• [Exercise material]
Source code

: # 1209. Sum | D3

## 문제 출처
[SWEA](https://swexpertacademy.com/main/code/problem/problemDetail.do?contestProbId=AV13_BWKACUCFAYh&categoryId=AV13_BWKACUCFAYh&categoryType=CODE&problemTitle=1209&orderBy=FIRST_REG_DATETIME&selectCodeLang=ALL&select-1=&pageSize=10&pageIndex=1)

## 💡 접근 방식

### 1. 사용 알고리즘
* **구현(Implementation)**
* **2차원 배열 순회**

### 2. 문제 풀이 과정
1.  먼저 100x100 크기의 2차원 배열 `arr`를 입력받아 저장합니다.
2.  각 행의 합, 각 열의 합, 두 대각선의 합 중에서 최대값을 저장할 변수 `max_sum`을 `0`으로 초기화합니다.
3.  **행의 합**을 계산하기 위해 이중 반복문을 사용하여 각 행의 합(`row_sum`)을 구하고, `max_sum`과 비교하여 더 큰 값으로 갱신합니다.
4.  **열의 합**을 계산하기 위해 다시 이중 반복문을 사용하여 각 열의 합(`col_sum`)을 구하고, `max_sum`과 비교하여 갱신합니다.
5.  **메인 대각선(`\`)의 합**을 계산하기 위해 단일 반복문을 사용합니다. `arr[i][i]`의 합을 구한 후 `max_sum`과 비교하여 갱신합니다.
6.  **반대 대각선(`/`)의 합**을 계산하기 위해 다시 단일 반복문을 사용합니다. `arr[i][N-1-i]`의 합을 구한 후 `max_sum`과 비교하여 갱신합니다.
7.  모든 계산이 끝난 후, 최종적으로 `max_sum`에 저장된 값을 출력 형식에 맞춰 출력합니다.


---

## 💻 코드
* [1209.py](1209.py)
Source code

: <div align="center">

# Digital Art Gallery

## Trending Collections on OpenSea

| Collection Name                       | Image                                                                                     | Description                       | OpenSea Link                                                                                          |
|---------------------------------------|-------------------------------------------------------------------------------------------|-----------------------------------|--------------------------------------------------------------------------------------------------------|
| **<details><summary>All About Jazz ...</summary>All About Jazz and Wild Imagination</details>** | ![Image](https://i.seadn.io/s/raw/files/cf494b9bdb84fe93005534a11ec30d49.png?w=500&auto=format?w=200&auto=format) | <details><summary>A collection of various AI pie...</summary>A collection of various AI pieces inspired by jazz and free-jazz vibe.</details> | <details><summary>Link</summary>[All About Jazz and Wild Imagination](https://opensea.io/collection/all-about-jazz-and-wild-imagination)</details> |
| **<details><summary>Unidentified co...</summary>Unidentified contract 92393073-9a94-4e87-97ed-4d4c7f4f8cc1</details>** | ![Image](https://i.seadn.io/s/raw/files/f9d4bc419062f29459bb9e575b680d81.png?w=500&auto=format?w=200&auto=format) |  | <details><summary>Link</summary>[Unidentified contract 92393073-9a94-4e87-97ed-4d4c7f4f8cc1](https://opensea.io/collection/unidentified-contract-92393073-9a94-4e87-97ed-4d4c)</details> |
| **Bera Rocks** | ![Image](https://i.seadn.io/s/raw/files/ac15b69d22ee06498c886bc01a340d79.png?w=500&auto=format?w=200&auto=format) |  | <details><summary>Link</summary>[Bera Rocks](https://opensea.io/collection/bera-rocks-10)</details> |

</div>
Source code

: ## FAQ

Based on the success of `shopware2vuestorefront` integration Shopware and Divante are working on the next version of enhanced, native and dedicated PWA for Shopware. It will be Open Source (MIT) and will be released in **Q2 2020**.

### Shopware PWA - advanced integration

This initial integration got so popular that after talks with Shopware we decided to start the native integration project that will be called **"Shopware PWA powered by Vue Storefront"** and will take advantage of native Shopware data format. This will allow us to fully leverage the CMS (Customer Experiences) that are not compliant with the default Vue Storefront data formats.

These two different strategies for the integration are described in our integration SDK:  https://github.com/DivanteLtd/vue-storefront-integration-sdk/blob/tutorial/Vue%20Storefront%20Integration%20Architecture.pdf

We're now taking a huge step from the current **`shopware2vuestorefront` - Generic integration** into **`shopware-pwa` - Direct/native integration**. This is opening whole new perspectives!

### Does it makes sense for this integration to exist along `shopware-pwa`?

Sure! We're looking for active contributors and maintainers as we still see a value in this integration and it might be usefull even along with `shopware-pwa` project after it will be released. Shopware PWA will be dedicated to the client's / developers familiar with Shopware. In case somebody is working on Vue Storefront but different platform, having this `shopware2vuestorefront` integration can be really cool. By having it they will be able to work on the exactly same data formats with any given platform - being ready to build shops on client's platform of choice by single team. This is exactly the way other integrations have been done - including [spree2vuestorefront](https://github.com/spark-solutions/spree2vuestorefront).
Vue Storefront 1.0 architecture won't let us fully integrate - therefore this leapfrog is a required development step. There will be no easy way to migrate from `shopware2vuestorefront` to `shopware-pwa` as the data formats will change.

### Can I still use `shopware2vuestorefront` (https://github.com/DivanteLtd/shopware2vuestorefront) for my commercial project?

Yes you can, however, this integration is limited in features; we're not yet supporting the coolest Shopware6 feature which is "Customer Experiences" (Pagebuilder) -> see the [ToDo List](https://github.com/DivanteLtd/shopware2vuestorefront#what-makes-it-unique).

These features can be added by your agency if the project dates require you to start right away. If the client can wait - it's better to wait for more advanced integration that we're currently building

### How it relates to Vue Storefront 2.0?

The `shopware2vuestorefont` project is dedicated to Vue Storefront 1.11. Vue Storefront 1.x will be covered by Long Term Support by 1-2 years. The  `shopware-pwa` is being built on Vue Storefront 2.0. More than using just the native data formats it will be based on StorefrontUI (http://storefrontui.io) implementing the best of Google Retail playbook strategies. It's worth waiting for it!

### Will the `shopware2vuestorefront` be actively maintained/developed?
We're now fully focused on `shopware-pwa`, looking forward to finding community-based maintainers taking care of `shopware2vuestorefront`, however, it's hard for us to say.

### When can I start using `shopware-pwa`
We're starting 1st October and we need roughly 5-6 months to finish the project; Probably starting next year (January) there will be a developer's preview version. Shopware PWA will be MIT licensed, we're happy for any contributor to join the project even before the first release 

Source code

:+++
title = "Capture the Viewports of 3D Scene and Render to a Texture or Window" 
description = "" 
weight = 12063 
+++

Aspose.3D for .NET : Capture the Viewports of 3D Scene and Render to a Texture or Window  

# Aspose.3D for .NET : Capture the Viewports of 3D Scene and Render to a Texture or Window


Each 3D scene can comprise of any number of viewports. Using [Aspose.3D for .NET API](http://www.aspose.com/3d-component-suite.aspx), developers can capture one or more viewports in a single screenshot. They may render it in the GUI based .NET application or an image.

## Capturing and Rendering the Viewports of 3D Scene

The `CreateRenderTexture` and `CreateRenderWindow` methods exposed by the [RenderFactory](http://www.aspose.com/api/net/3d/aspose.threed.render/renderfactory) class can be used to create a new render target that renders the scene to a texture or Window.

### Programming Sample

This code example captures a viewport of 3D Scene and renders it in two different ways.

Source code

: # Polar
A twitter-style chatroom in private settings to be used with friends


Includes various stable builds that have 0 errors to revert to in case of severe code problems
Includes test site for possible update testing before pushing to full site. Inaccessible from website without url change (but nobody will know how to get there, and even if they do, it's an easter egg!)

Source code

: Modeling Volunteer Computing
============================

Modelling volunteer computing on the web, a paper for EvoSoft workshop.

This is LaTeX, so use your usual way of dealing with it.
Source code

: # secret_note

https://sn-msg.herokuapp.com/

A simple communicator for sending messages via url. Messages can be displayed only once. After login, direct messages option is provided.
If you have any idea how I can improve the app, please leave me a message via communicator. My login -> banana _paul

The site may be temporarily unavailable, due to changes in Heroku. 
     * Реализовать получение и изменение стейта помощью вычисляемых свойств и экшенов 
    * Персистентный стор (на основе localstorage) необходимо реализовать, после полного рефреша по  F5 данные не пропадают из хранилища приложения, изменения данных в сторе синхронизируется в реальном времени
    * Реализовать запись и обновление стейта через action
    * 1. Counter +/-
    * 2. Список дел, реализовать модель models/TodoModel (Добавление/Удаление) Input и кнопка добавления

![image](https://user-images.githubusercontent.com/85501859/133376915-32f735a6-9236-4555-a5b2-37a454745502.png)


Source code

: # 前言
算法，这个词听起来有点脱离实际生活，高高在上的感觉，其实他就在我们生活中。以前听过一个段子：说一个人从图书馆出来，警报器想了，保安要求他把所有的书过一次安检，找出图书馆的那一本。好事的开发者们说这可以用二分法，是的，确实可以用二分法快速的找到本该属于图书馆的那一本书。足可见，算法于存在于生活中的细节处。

• [What is expected] Pick out each line in the rows above that contains the string "taking". Letter case must match.

• [Exercise output]
We're now taking a huge step from the current **`shopware2vuestorefront` - Generic integration** into **`shopware-pwa` - Direct/native integration**. This is opening whole new perspectives!
We're now fully focused on `shopware-pwa`, looking forward to finding community-based maintainers taking care of `shopware2vuestorefront`, however, it's hard for us to say.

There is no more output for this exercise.